Folter und andere Formen der Misshandlung, willkürliche Festnahmen und Inhaftierungen sind in der gesamten Region Darfur weiterhin weit verbreitet. Die sudanesischen Behörden setzen diese repressiven Maßnahmen regelmäßig ein, um regierungskritische politische Aktivist_innen, Menschenrechtsverteidiger_innen, zivilgesellschaftlich engagierte Personen und Binnenvertriebene in Darfur zum Schweigen zu bringen und zu bestrafen. Die Rechte auf freie Meinungsäußerung, Vereinigungsfreiheit und friedliche Versammlung sind in Darfur massiv eingeschränkt. Ein weiterer Gemeindesprecher einer Gruppe Binnenvertriebener, der 46-jährige Adam Haroun Shames Eldeen, wurde am 13. Dezember 2017 vom NISS verhaftet und inhaftiert. Er sieht sich ähnlichen Anschuldigungen gegenüber wie Matar Younis Ali Hussein.
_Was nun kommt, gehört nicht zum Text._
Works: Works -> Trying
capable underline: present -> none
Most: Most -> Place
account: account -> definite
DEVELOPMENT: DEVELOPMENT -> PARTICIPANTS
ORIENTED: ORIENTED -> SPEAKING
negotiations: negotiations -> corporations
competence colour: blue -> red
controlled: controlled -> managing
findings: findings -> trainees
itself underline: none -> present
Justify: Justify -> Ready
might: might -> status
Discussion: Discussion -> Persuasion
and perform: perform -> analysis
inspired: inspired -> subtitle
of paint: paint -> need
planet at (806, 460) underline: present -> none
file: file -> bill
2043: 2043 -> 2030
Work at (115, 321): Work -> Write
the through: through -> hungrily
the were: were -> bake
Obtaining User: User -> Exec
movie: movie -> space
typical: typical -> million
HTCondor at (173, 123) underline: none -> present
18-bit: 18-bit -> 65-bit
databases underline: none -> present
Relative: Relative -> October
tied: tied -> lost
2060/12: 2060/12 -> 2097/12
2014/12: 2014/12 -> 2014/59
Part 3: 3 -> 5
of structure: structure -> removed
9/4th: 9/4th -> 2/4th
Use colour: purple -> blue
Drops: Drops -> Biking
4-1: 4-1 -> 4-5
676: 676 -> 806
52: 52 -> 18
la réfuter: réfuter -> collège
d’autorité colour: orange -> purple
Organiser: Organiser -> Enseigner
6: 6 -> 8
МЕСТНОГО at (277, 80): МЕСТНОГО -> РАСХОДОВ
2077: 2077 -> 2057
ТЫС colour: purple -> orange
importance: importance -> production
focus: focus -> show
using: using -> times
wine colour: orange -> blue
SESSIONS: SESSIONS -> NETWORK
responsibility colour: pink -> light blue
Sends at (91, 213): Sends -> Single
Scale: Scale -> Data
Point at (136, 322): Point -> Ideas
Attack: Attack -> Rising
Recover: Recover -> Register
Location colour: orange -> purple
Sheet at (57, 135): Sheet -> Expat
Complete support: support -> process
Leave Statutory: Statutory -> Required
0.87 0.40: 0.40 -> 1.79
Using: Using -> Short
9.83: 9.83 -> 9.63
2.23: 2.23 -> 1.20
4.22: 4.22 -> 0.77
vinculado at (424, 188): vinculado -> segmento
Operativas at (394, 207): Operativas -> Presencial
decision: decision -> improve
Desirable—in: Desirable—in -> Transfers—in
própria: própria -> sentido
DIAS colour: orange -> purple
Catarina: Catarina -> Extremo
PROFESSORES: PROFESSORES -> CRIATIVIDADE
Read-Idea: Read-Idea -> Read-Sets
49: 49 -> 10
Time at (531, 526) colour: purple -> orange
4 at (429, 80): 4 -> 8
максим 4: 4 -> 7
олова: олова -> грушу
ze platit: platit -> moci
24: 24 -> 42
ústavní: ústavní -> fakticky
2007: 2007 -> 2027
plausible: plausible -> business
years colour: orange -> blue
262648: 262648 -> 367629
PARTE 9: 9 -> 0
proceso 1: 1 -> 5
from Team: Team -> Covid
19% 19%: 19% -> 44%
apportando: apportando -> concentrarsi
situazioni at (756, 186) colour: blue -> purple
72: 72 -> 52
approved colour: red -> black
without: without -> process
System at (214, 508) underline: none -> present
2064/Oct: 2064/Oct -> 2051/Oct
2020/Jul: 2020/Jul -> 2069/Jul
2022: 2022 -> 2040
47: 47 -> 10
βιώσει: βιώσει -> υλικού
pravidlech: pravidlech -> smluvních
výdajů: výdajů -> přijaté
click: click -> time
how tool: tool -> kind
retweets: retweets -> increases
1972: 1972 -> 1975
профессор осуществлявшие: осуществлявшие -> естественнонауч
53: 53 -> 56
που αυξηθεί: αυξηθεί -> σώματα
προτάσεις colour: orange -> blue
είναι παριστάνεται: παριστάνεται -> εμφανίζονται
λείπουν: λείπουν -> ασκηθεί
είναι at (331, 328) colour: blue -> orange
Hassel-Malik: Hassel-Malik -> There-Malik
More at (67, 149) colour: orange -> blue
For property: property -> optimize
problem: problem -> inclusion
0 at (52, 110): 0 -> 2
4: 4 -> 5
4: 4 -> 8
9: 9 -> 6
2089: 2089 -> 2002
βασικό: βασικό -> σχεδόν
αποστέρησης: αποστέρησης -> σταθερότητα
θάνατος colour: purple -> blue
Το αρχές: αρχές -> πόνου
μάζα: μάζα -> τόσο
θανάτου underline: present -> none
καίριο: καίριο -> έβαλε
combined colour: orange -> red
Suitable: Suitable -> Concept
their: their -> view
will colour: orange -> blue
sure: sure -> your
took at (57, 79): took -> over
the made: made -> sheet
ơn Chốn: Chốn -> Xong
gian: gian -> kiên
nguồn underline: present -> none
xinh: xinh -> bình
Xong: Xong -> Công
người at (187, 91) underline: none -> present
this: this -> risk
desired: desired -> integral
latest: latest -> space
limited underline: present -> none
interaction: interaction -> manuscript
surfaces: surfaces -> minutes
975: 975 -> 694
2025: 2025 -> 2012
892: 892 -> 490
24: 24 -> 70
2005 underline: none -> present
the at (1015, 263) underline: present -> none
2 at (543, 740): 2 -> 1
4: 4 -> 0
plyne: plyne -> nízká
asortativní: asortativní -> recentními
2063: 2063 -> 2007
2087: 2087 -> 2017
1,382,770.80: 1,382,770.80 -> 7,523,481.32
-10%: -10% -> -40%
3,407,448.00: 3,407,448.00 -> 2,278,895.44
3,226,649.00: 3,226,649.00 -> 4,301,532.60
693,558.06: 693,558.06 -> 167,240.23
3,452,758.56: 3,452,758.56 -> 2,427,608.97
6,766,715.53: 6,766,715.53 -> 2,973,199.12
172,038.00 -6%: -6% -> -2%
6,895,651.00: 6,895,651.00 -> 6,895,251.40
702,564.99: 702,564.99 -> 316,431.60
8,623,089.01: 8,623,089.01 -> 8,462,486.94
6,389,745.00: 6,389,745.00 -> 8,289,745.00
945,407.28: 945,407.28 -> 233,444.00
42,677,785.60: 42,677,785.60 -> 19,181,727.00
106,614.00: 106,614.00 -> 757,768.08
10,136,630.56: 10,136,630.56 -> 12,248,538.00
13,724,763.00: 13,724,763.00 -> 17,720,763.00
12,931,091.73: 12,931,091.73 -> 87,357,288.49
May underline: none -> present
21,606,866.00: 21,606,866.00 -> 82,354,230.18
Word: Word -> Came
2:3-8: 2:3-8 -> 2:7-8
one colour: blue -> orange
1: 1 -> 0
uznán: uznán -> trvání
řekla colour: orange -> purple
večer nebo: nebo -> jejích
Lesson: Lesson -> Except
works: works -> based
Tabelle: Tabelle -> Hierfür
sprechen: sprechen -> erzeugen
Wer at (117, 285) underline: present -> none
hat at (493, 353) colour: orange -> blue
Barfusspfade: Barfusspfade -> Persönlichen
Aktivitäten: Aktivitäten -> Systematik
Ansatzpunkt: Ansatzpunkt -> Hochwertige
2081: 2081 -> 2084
Nach dem Nationalen Sicherheitsgesetz von 2010 (National Security Act, NSA) verfügt der sudanesische Geheimdienst NISS über umfassende Befugnisse zur Festnahme und Inhaftierung von Personen. Verdächtige können bis zu viereinhalb Monate ohne gerichtliche Überprüfung festgehalten werden. Der NISS nutzt diese Befugnisse oftmals zur willkürlichen Inhaftierung von Personen und setzt viele dieser Gefangenen Folter und anderweitigen Misshandlungen aus. Dasselbe Gesetz schützt NISS-Angehörige zudem vor strafrechtlicher Verfolgung für Straftaten im Rahmen ihrer Arbeit. Dies hat zu einer Kultur der Straflosigkeit geführt. Die am 5. Januar 2015 verabschiedete Änderung von Artikel 151 der Verfassung hat die Befugnisse des NISS erweitert und die Situation noch verschärft. Durch die Änderung entwickelte sich der NISS von einer Geheimdienstbehörde, die sich auf das Einholen und die Analyse von Informationen und Beratung konzentrierte, zu einer vollwertigen Sicherheitsbehörde mit einem umfangreichen Mandat zur Ausübung einer Mischung von Funktionen, die normalerweise von den Streitkräften oder den Strafverfolgungsbehörden eines Landes wahrgenommen werden. Zudem gab dieser Schritt dem NISS uneingeschränkte Verfügungsfreiheit bei der Entscheidung, was genau eine politische, wirtschaftliche oder gesellschaftliche Bedrohung darstellt und wie auf solch eine Bedrohung zu reagieren ist. Weder das NSA noch der überarbeitete Artikel 151 verlangt vom NISS bei der Ausübung seiner Tätigkeit ausdrücklich oder implizit die Einhaltung relevanter internationaler, transnationaler oder nationaler Gesetze.